Recommendations to End Isolation in COVID-19
Isolation can be ended after at least 5 days from symptom onset when fever has been absent for 24 hours without fever-reducing medications, symptoms are resolving, and ideally after a negative rapid antigen test. 1
Standard Isolation Duration
The current evidence-based approach uses a minimum 5-day isolation period from symptom onset or positive test, with specific clinical criteria required before ending isolation 1:
- Fever-free for at least 24 hours without antipyretics 1, 2
- Symptoms resolving or absent 1
- Negative rapid antigen test (ideally, though not absolutely required) 1
Extended isolation up to 10 days is recommended if symptoms persist, fever continues, or antigen testing remains positive 1, 2. The 10-day criterion provides a low risk (0-6.6%) of releasing an infectious individual, though it may result in 4.8-8.3 days of unnecessary isolation 3.

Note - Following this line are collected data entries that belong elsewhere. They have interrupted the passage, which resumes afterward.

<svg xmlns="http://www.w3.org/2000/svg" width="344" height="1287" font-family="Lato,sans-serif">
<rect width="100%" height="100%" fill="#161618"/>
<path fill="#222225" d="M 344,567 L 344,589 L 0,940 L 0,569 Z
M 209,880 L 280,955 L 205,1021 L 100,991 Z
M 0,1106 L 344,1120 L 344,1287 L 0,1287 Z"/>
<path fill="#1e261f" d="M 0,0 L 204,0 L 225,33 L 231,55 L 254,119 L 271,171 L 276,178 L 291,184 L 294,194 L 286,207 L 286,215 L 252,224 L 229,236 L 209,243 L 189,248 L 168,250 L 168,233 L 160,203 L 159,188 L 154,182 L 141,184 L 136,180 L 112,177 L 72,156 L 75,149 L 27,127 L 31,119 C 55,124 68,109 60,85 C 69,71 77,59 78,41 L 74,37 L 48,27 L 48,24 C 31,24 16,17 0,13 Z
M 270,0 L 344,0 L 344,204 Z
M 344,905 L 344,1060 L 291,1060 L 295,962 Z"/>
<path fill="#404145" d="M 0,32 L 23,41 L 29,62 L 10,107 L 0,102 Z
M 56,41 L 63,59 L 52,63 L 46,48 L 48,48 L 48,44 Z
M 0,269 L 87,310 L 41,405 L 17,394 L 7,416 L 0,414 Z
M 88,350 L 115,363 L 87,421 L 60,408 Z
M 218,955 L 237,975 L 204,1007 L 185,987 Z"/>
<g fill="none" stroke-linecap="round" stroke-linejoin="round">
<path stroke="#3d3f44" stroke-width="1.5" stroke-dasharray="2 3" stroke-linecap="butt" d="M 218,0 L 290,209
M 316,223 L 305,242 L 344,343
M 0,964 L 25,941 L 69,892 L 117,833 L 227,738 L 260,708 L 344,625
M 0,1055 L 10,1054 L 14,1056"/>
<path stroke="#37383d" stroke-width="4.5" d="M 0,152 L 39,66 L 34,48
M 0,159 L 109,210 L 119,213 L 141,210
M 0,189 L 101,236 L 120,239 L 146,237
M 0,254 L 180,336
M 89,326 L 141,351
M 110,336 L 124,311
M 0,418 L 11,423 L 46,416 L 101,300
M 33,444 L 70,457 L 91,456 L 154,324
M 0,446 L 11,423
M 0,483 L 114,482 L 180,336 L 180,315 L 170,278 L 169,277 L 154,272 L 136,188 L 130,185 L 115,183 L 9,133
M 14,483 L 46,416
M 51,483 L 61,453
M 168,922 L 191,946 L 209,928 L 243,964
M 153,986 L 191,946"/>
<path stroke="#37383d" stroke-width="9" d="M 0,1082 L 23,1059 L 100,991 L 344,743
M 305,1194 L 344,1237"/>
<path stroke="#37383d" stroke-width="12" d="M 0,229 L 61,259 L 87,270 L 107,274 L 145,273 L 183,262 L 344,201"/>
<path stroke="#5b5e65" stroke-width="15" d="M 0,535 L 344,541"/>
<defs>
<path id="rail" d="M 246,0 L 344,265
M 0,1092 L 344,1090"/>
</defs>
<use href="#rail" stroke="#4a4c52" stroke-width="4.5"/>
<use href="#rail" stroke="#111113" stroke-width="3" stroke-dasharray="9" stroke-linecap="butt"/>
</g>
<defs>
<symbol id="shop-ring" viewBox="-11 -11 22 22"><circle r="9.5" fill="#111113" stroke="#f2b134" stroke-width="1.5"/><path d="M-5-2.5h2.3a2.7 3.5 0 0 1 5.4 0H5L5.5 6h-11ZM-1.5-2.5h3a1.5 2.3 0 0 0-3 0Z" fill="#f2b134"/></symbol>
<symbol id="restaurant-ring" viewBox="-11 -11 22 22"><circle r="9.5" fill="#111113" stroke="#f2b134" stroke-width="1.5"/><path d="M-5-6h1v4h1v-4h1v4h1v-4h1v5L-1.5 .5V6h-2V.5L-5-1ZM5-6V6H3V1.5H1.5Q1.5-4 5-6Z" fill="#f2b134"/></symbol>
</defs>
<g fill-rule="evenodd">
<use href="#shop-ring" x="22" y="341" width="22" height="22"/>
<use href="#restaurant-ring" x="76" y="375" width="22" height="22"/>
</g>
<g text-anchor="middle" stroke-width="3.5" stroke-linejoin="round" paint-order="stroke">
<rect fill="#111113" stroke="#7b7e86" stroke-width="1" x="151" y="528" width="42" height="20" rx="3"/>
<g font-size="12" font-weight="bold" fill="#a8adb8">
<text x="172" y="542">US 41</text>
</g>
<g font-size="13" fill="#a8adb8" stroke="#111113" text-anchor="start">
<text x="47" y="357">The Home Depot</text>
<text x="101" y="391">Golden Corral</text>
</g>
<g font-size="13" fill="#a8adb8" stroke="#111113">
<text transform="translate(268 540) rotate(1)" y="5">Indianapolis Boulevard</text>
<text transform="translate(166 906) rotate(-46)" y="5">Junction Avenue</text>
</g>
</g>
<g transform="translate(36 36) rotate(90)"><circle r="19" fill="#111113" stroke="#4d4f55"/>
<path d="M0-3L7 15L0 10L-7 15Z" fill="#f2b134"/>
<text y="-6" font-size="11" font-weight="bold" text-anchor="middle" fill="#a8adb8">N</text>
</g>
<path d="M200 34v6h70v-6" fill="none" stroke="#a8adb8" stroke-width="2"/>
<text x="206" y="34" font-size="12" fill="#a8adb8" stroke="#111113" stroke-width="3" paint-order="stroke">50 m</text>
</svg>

Testing Strategy for Ending Isolation
Repeat testing is NOT recommended to guide discontinuation of isolation in most circumstances 1. However, when testing is used:
- Rapid antigen testing is preferred for symptomatic individuals within 5 days of symptom onset 1
- A positive antigen test has high specificity and can guide isolation decisions without confirmation 1
- A negative antigen test in high clinical suspicion cases should be confirmed by NAAT 1
The personalized testing approach can achieve similar low transmission risks with shorter unnecessary isolation periods compared to fixed-duration strategies 3.
Isolation Setting Requirements During Active Isolation
Patients should be placed in well-ventilated single rooms with restricted activity 1. If single rooms are unavailable, maintain at least 1.1 meters (3.5 feet) bed distance from others 1.
Patients must wear medical masks (N95 preferred) when in the presence of others, including household members 1. They should clean hands immediately after coughing, sneezing, or touching potentially contaminated surfaces 1.
Special Populations Requiring Modified Criteria
Immunocompromised Patients
For patients with severe COVID-19 or those on immunosuppressive medications, a case-by-case approach is recommended rather than standard criteria 2, 4. These patients are at higher risk of prolonged viral shedding and may require consultation with infectious disease specialists 4.
Hospitalized or Surgical Patients
For surgical or hospitalized COVID-19 patients, after hospital discharge, confirmed cases should be kept in isolation for at least 2 weeks from the first positive test and until negative RT-PCR test is obtained 5. This more stringent criterion reflects the higher risk of nosocomial transmission 5.
Some guidelines require two consecutive negative RT-PCR tests with at least 1-day interval for complete clearance, particularly in healthcare or congregate settings 1.
Complete Clearance Criteria (Stricter Standard)
For situations requiring absolute confirmation of viral clearance (nursing homes, healthcare workers, immunocompromised contacts):
- Body temperature normal for more than 3 days without fever-reducing medications 1, 2
- Respiratory symptoms significantly improved 1, 2
- Two consecutive negative RT-PCR tests with at least one-day sampling interval 1, 2
Common Pitfalls to Avoid
Do not use repeat PCR testing routinely to determine when to end isolation, as patients can show positive RT-PCR tests after 14 days despite no longer being contagious 5, 1. The RT-PCR test detects viral RNA fragments that may persist long after infectious virus has cleared 5.
Do not end isolation based solely on symptom resolution without meeting the minimum 5-day criterion 1. Viral shedding can occur even as symptoms improve.
Do not apply the same criteria to immunocompromised patients as immunocompetent individuals, as they require longer isolation and potentially test-based strategies 2, 4.
Return to Normal Activities
Most patients can return to work after meeting the 10-day criterion plus symptom improvement and 24-hour fever resolution 2. Patients meeting these criteria are unlikely to be infectious 2.
For the 5-day strategy, patients should continue to wear masks around others through day 10 and avoid high-risk individuals 6.